PREFACE.

I should explain that, in the present Essay, I have restricted myself to associations which had for their object the regulation of trade. Frith Gilds and Religious or Social Gilds have received only passing notice.

The Merchant Gild is too wide a subject to be treated in an Essay such as this. Moreover the records of the Shrewsbury Merchant Gild are too meagre to afford much information, and I would therefore have gladly passed over the whole question in silence but that without some notice of it the Essay would have seemed incomplete.

My attention has thus been concentrated on the Craft Gilds, and on the later companies which arose out of these.

It is greatly to be regretted that we have no work on Gilds which deals with the subject from an English point of view, and traces the development of these pre-eminently English institutions according to its progress on English soil.

The value of Dr Brentano’s extremely able Essay is very largely diminished, for Englishmen, not only because he is continually attempting to trace undue analogies between the Gilds and Trades Unions, but still more because he has failed to appreciate the spirit which animated English Merchants and Craftsmen in their relations with one another, and so has missed the line of Gild development in England.
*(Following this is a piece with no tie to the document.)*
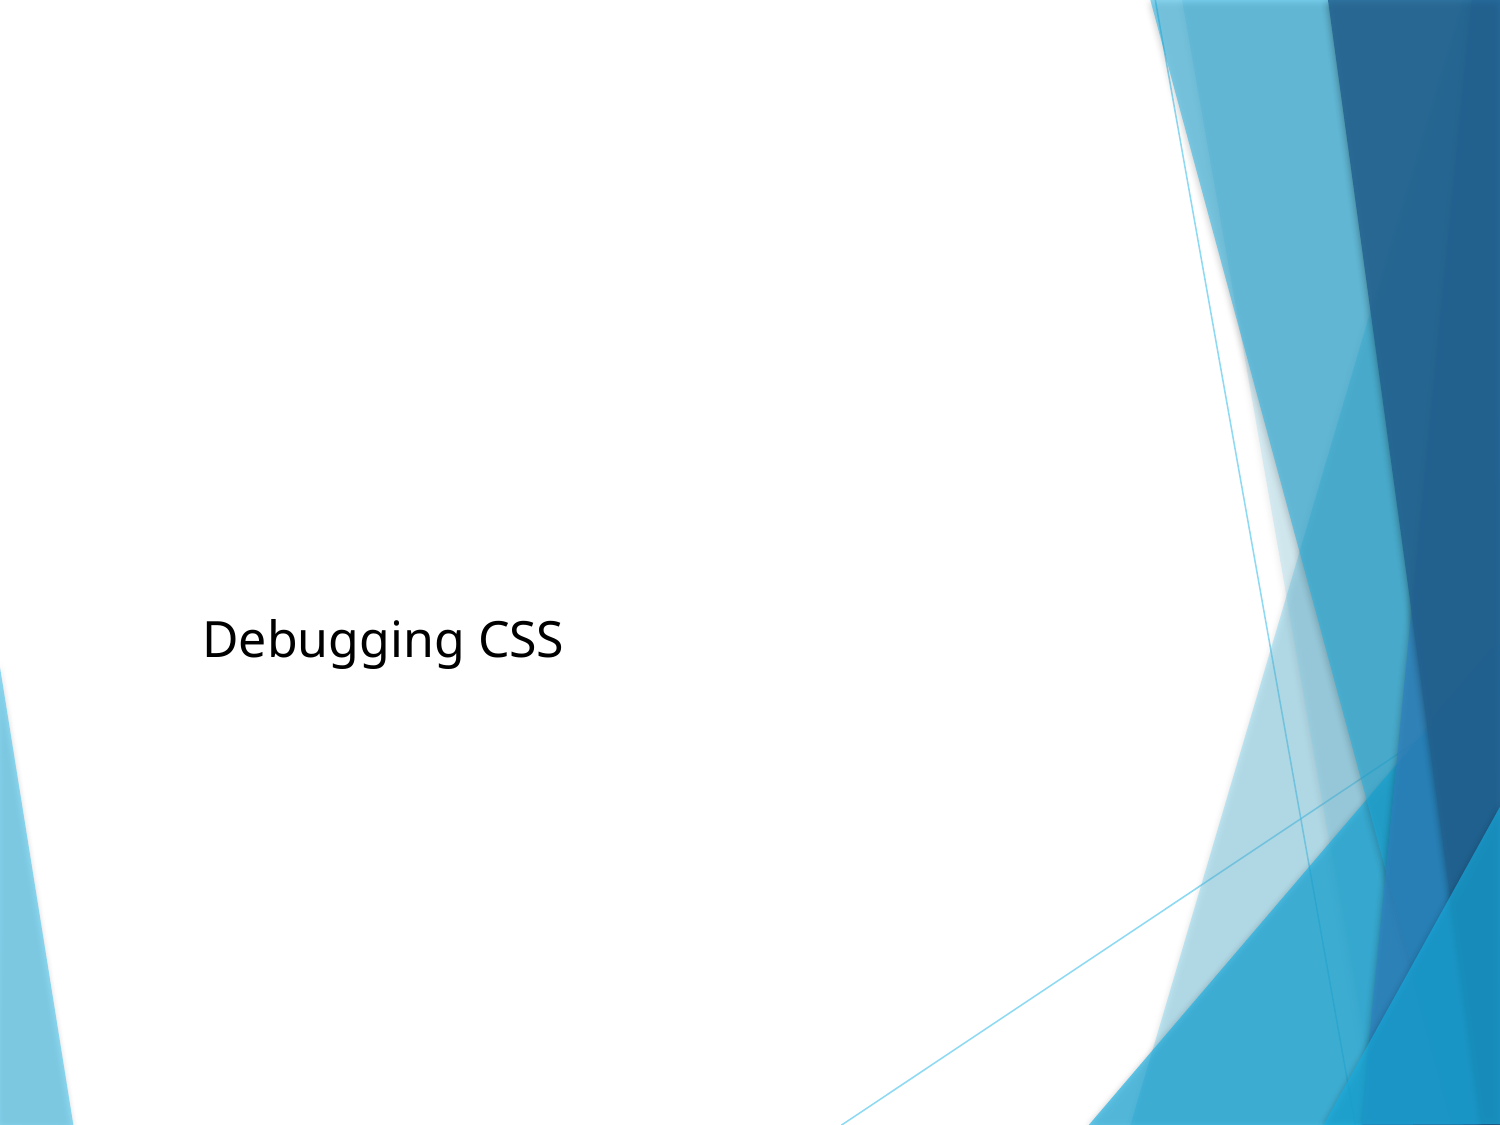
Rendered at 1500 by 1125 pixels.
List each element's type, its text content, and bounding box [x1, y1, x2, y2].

list Debugging CSS [187, 412, 1275, 675]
If he had not confined his attention, so far as English Gilds are concerned, solely to the London Companies he could hardly have failed to discover his mistake.

Something has been done to set the facts of the case in a clearer light by Dr Cunningham briefly in his Growth of English Industry and Commerce[1].

But it is to be feared that Mr J. R. Green’s History is so deservedly popular, and Mr George Howell’s Conflicts of Capital and Labour is so otherwise reliable, that views differing from those which these writers set forward—following Dr Brentano as it appears—stand little chance of being generally known.